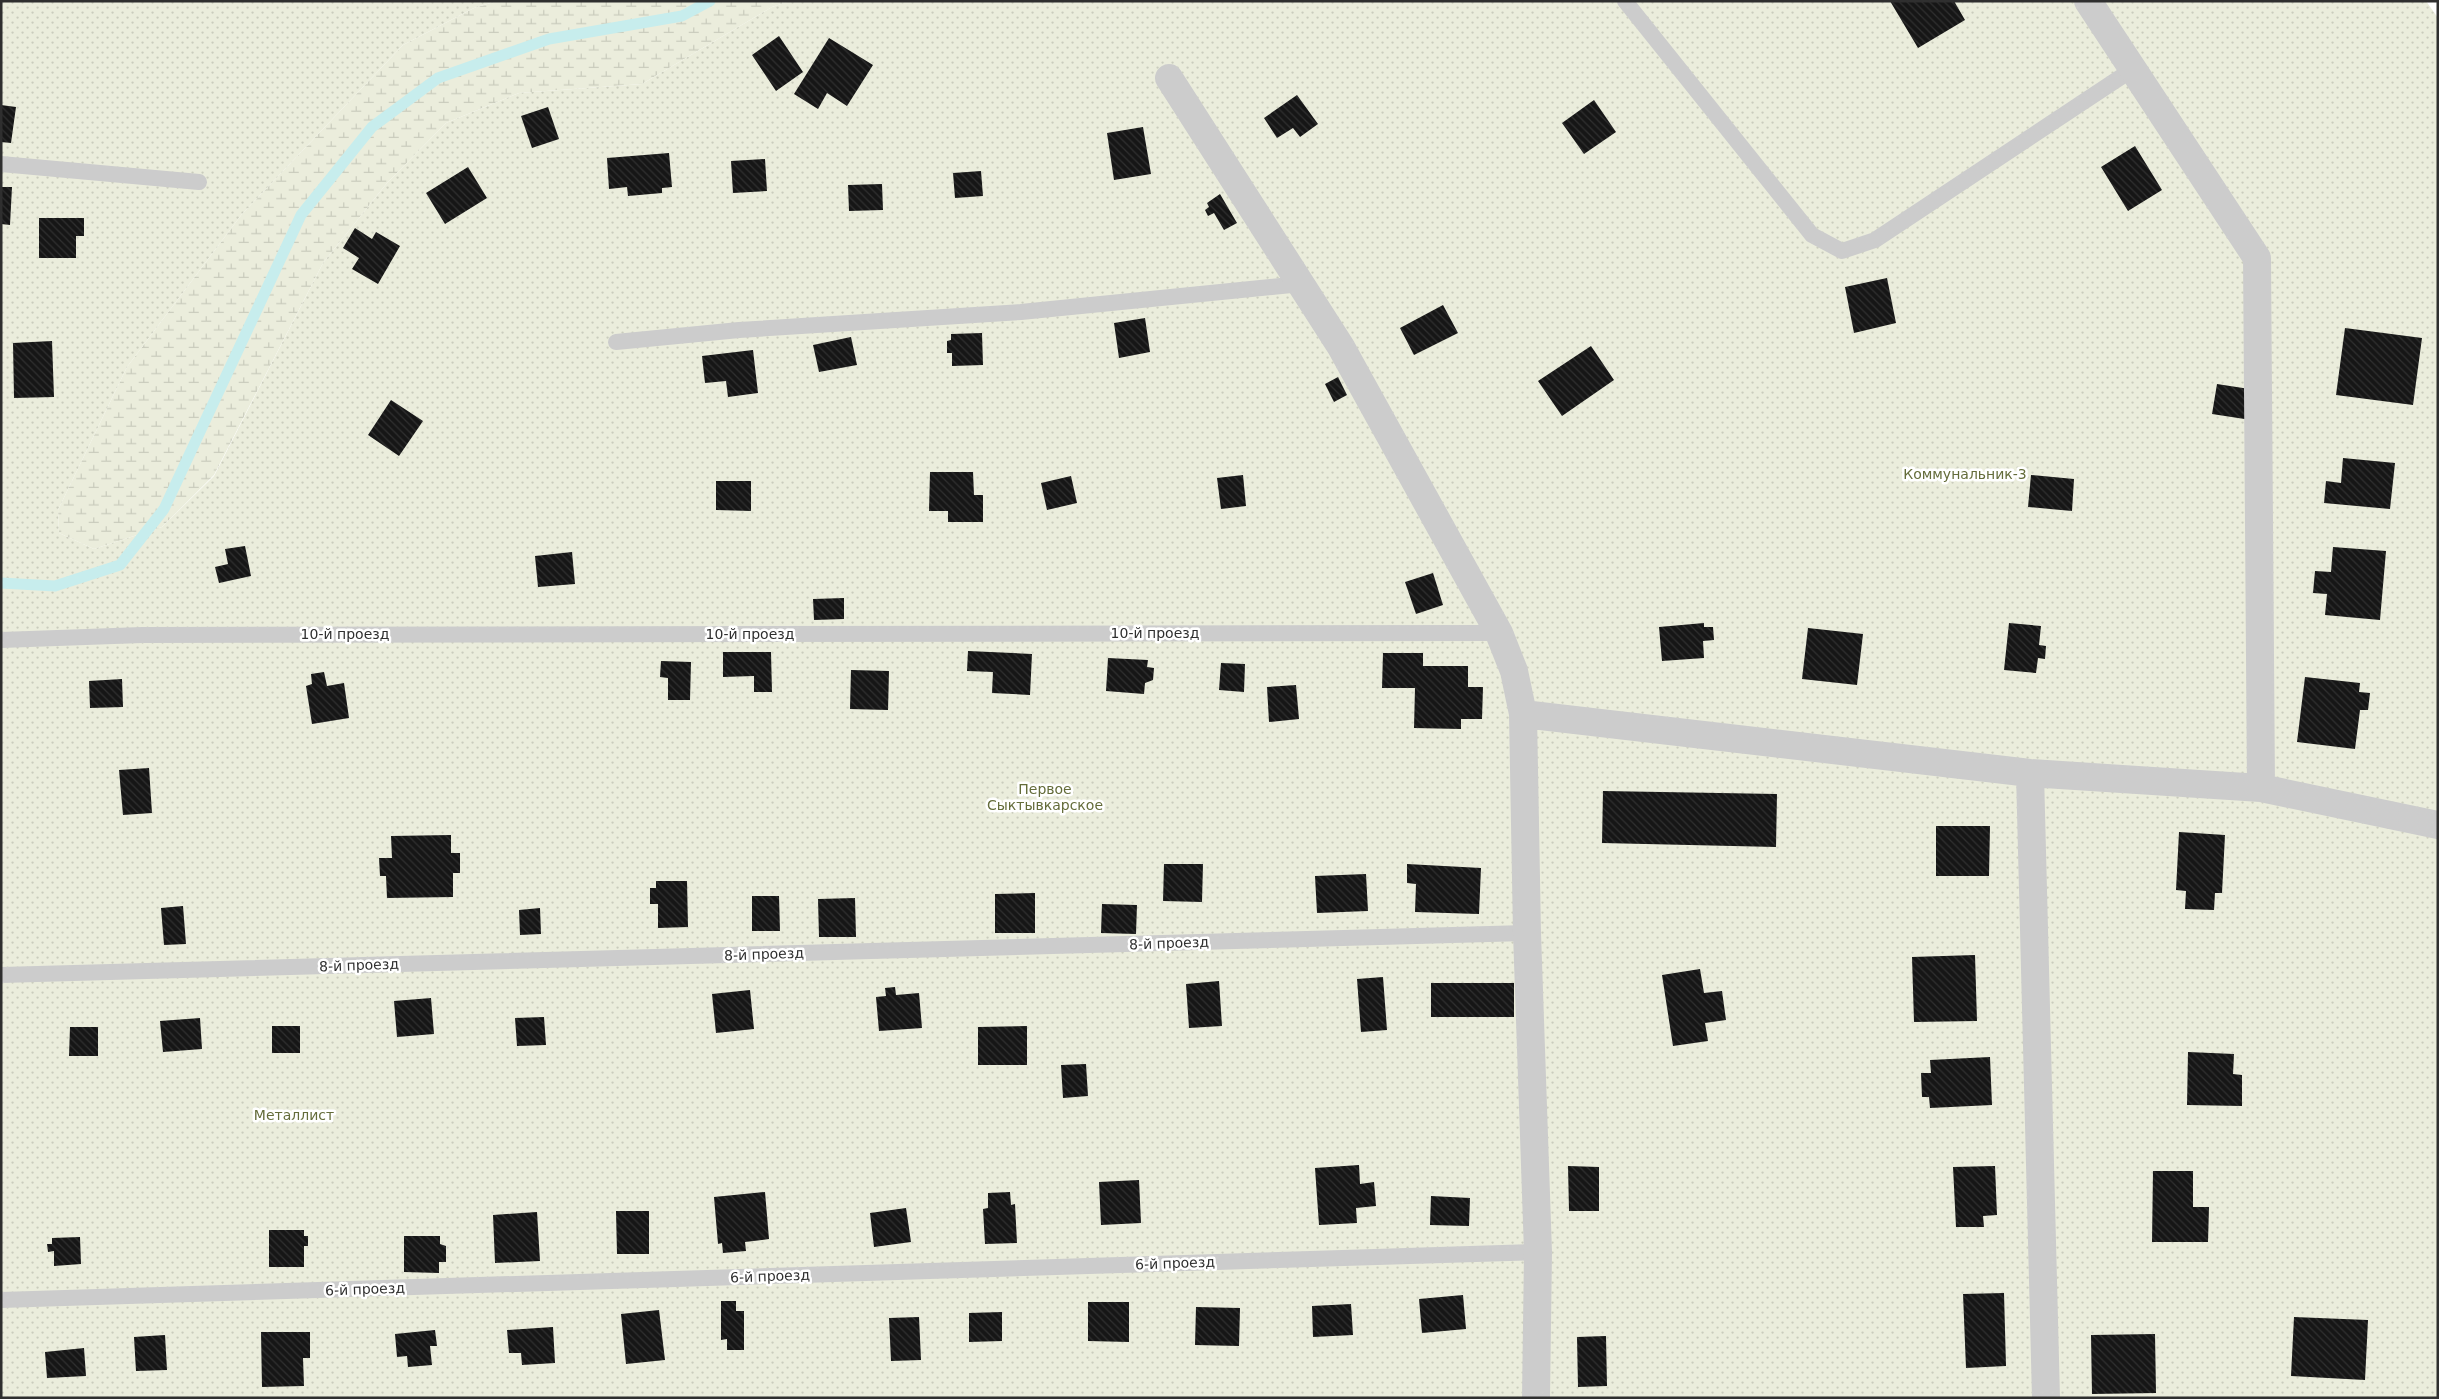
<svg xmlns="http://www.w3.org/2000/svg" width="2439" height="1399" font-family="'DejaVu Sans',sans-serif">
	<style>
		.wetland { fill: url(#wetland-marsh) }
		.garden { fill: url(#garden-dots) }
		.lines { fill: none; stroke-linecap: round; stroke-linejoin: round }
		.stream { stroke: #c7eded; stroke-width: 11 }
		.building { fill: url(#building-back-hatch) }
		.service { stroke: #ccc; stroke-width: 16 }
		.minor { stroke: #ccc; stroke-width: 28 }
		.labels { text-anchor: middle; dominant-baseline: central; stroke-width: 5; stroke-linejoin: round; paint-order: stroke }
		.park-label { font-size: 14px; fill: #646c3a; stroke: #fff }
		.street-label { font-size: 14px; fill: #2f2f2f; stroke: #fff }
	</style>
	<defs>
		<pattern id="wetland-marsh" width="20" height="14" patternUnits="userSpaceOnUse" patternTransform="scale(1.25)"><rect width="20" height="14" fill="#ebeddc"/><path d="M1 5h8M5 5V1M11 12h8M15 12V8" fill="none" stroke="#caccbd"/></pattern>
		<pattern id="garden-dots" width="8" height="8" patternUnits="userSpaceOnUse" patternTransform="scale(1.25)"><rect width="8" height="8" fill="#ebeddc"/><path d="M2 2h.1M6 6h.1" fill="none" stroke="#caccbd" stroke-width="1.8" stroke-linecap="round"/></pattern>
		<pattern id="building-back-hatch" width="6" height="6" patternUnits="userSpaceOnUse" patternTransform="scale(1.25)"><rect width="6" height="6" fill="#161616"/><path d="M-1 5l2 2M0 0l6 6M5-1l2 2" fill="none" stroke="#303030"/></pattern>
	</defs>
	<rect width="100%" height="100%" fill="#fff"/>
	<!-- wetland -->
	<path class="wetland" d="M497,1H790L772,7L642,84L519,93L446,123L387,183L323,263L214,475L162,527L94,549L59,533L58,510L127,367L242,214L403,45L474,8Z"/>
	<!-- garden -->
	<path class="garden" d="M1,1H497L474,8L403,45L242,214L127,367L58,510L59,533L94,549L162,527L214,476L323,263L387,183L446,123L519,93L642,84L772,7L790,1H2426L2438,18V1398H1Z"/>
	<g class="lines">
		<!-- stream -->
		<path class="stream" d="M1,583L55,586L120,565L164,509L301,215L372,127L438,78L549,39L682,16L710,1"/>
	</g>
	<!-- building -->
	<path class="building" d="M1890,1H1954L1965,20L1918,48Z
		M779,36L803,72L776,91L752,55Z
		M829,38L873,65L847,106L827,93L818,109L794,94Z
		M1297,95L1318,124L1300,137L1293,128L1277,138L1264,118Z
		M1594,100L1616,132L1584,154L1562,123Z
		M1,105L16,107L11,143L1,142Z
		M548,107L559,139L532,148L521,116Z
		M1143,127L1151,174L1114,180L1107,133Z
		M2135,146L2162,190L2128,211L2101,167Z
		M669,153L672,187L662,188V193L628,196L627,187L609,189L607,158Z
		M765,159L767,191L733,193L731,161Z
		M468,167L487,198L445,224L426,193Z
		M981,171L983,196L955,198L953,173Z
		M882,184L883,210L849,211L848,185Z
		M1,187H12L10,225L1,224Z
		M1220,194L1237,223L1224,230L1214,213L1208,216L1205,210L1209,207L1207,203Z
		M39,218H84V236H76V258H39Z
		M355,228L372,239L376,232L400,246L378,284L352,269L359,258L343,248Z
		M1887,278L1896,323L1854,333L1845,287Z
		M1443,305L1458,333L1414,355L1400,328Z
		M1145,318L1150,352L1119,358L1114,323Z
		M2345,328L2422,338L2413,405L2336,395Z
		M982,333L983,365L952,366V353H947V341L951,340V334Z
		M851,337L857,365L819,372L813,345Z
		M52,341L54,397L14,398L13,343Z
		M1591,346L1614,380L1562,416L1538,381Z
		M753,350L758,393L728,397L726,381L705,383L702,356Z
		M1338,377L1347,395L1334,402L1325,384Z
		M2217,384L2256,390L2251,420L2212,414Z
		M391,400L423,421L399,456L368,435Z
		M2343,458L2395,463L2390,509L2324,503L2326,481L2341,483Z
		M930,472H973L974,495H983V522H948V511H929Z
		M1243,475L1246,506L1221,509L1217,478Z
		M2031,475L2074,479L2072,511L2028,507Z
		M1071,476L1077,503L1047,510L1041,483Z
		M716,481H751V511L716,510Z
		M245,546L251,576L219,583L215,567L228,564L225,549Z
		M2333,547L2386,551L2380,620L2325,615L2327,594L2313,593L2315,571L2331,572Z
		M572,552L575,584L538,587L535,556Z
		M1433,573L1443,605L1416,614L1405,582Z
		M844,598V619L814,620L813,599Z
		M1704,623V627H1713L1714,640L1703,641L1704,658L1662,661L1659,627Z
		M2009,623L2041,626L2039,645L2046,646L2045,659L2038,658L2036,673L2004,670Z
		M1808,628L1863,634L1857,685L1802,679Z
		M968,651L1032,654L1030,695L992,693L993,672L967,671Z
		M723,652H771L772,692H754V676L723,677Z
		M1383,653H1423V666H1468V687H1483L1482,719H1461V729L1414,728L1415,688H1382Z
		M1108,658L1148,660L1147,667L1154,668L1153,680L1145,683L1144,694L1106,691Z
		M661,661L691,662L690,700H668V678L660,677Z
		M1221,663L1245,664L1244,692L1219,690Z
		M851,670L889,671L888,710L850,709Z
		M324,672L327,686L344,683L349,718L312,724L306,686L312,684L311,674Z
		M2305,677L2360,683L2359,692L2370,693L2368,710H2360L2355,749L2297,742Z
		M122,679L123,707L90,708L89,681Z
		M1296,685L1299,719L1269,722L1267,687Z
		M149,768L152,813L123,815L119,770Z
		M1603,791L1777,794L1776,847L1602,843Z
		M1936,826H1990L1989,876H1936Z
		M2179,832L2225,835L2222,893H2215L2214,910L2185,909L2186,891L2176,890Z
		M451,835V853H460V873H453V897L387,898L386,876H380L379,858H392L391,836Z
		M1164,864H1203L1202,902L1163,901Z
		M1407,864L1481,868L1479,914L1415,912L1416,884L1407,883Z
		M1366,874L1368,911L1317,913L1315,876Z
		M656,881H687L688,927L658,928V904H650V888H656Z
		M1035,893V933H995V894Z
		M752,896H779L780,931H752Z
		M855,898L856,937H819L818,899Z
		M1102,904L1137,905L1136,934L1101,933Z
		M183,906L186,944L164,945L161,908Z
		M540,908L541,934L520,935L519,910Z
		M1975,955L1977,1021L1914,1022L1912,957Z
		M1700,969L1704,993L1722,991L1726,1020L1705,1023L1708,1041L1673,1046L1662,975Z
		M1383,977L1387,1030L1361,1032L1357,979Z
		M1219,981L1222,1026L1189,1028L1186,984Z
		M1431,983H1514V1017H1431Z
		M895,987L896,995L919,993L922,1028L879,1031L876,997L886,996L885,988Z
		M750,990L754,1029L716,1033L712,994Z
		M431,998L434,1034L397,1037L394,1001Z
		M544,1017L546,1045L517,1046L515,1018Z
		M200,1018L202,1049L163,1052L160,1021Z
		M272,1026H300V1053H272Z
		M1027,1026V1065H978V1027Z
		M70,1027H98V1056H69Z
		M2188,1052L2234,1054L2233,1074L2242,1075V1106L2187,1105Z
		M1990,1057L1992,1105L1930,1108L1929,1097H1922L1921,1073H1931L1930,1060Z
		M1086,1064L1088,1096L1063,1098L1061,1065Z
		M1359,1165L1360,1184L1374,1182L1376,1206L1356,1208L1357,1223L1319,1225L1315,1168Z
		M1568,1166L1599,1167V1211H1569Z
		M1995,1166L1997,1215L1983,1216L1984,1227H1956L1953,1167Z
		M2153,1171H2193V1207H2209L2208,1242H2152Z
		M1139,1180L1141,1223L1101,1225L1099,1182Z
		M765,1192L769,1239L745,1242L746,1251L723,1253L722,1243L718,1244L714,1197Z
		M1010,1192L1011,1205L1015,1204L1017,1243L985,1244L983,1209L988,1208V1193Z
		M1431,1196L1470,1198L1469,1226L1430,1225Z
		M906,1208L911,1242L874,1247L870,1213Z
		M616,1211H649V1254H617Z
		M537,1212L540,1261L495,1263L493,1215Z
		M269,1230H304V1236H308V1246H304V1267H269Z
		M404,1236H440V1244L446,1246V1262H439V1273L404,1272Z
		M80,1237L81,1264L54,1266V1251L48,1252L47,1244H52V1238Z
		M2004,1293L2006,1366L1966,1368L1963,1294Z
		M1463,1295L1466,1329L1422,1333L1419,1299Z
		M721,1301H736V1311H744V1350H727V1339L721,1340Z
		M1088,1302H1129V1342L1088,1341Z
		M1351,1304L1353,1335L1313,1337L1312,1306Z
		M1196,1307L1240,1308L1239,1346L1195,1345Z
		M659,1310L665,1360L626,1364L621,1314Z
		M1002,1312V1341L969,1342V1313Z
		M919,1317L921,1360L891,1361L889,1318Z
		M2294,1317L2368,1320L2365,1380L2291,1376Z
		M553,1327L555,1363L522,1365L521,1353H509L507,1330Z
		M435,1330L437,1346H430L432,1365L408,1367L407,1356L397,1357L395,1334Z
		M261,1332H310V1358H303L304,1386L262,1387Z
		M2155,1334L2156,1393L2092,1394L2091,1335Z
		M165,1335L167,1370L136,1371L134,1337Z
		M1606,1336L1607,1386L1578,1387L1577,1337Z
		M84,1348L86,1376L47,1378L45,1352Z"/>
	<g class="lines">
		<!-- service -->
		<path class="service" d="M1625,1L1812,235L1842,251L1875,240L2133,69
			M1,164L199,182
			M616,342L739,330L1021,312L1301,284
			M1,640L142,635L1499,633
			M1,975L1527,933
			M1,1300L1538,1252"/>
		<!-- minor -->
		<path class="minor" d="M2088,1L2257,258L2261,788
			M1169,78L1341,347L1499,633L1514,671L1523,714L1527,933L1538,1252L1536,1398
			M1523,714L2030,773L2261,788L2438,825
			M2030,773L2046,1398"/>
	</g>
	<g class="labels">
		<!-- park labels -->
		<g class="park-label">
			<text x="1965" y="474">Коммунальник-3</text>
			<text x="1045" y="789">Первое<tspan x="1045" dy="16">Сыктывкарское</tspan></text>
			<text x="294" y="1115">Металлист</text>
		</g>
		<!-- street labels -->
		<g class="street-label">
			<text x="1155" y="633">10-й проезд</text>
			<text x="345" y="634">10-й проезд</text>
			<text x="750" y="634">10-й проезд</text>
			<text transform="translate(1169 943) rotate(-2)">8-й проезд</text>
			<text transform="translate(764 954) rotate(-2)">8-й проезд</text>
			<text transform="translate(359 965) rotate(-2)">8-й проезд</text>
			<text transform="translate(1175 1263) rotate(-2)">6-й проезд</text>
			<text transform="translate(770 1276) rotate(-2)">6-й проезд</text>
			<text transform="translate(365 1289) rotate(-2)">6-й проезд</text>
		</g>
	</g>
	<!-- border -->
	<rect width="2439" height="1399" fill="none" stroke="#2f2f2f" stroke-width="5"/>
</svg>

—————

Look through the entries above and quote exactly the lines from the line with "M669,153L672,187L662,188V193L628,196L627,187L609,189L607,158Z" to the line with "M39,218H84V236H76V258H39Z", counting both of those lines.

Answer section
		M669,153L672,187L662,188V193L628,196L627,187L609,189L607,158Z
		M765,159L767,191L733,193L731,161Z
		M468,167L487,198L445,224L426,193Z
		M981,171L983,196L955,198L953,173Z
		M882,184L883,210L849,211L848,185Z
		M1,187H12L10,225L1,224Z
		M1220,194L1237,223L1224,230L1214,213L1208,216L1205,210L1209,207L1207,203Z
		M39,218H84V236H76V258H39Z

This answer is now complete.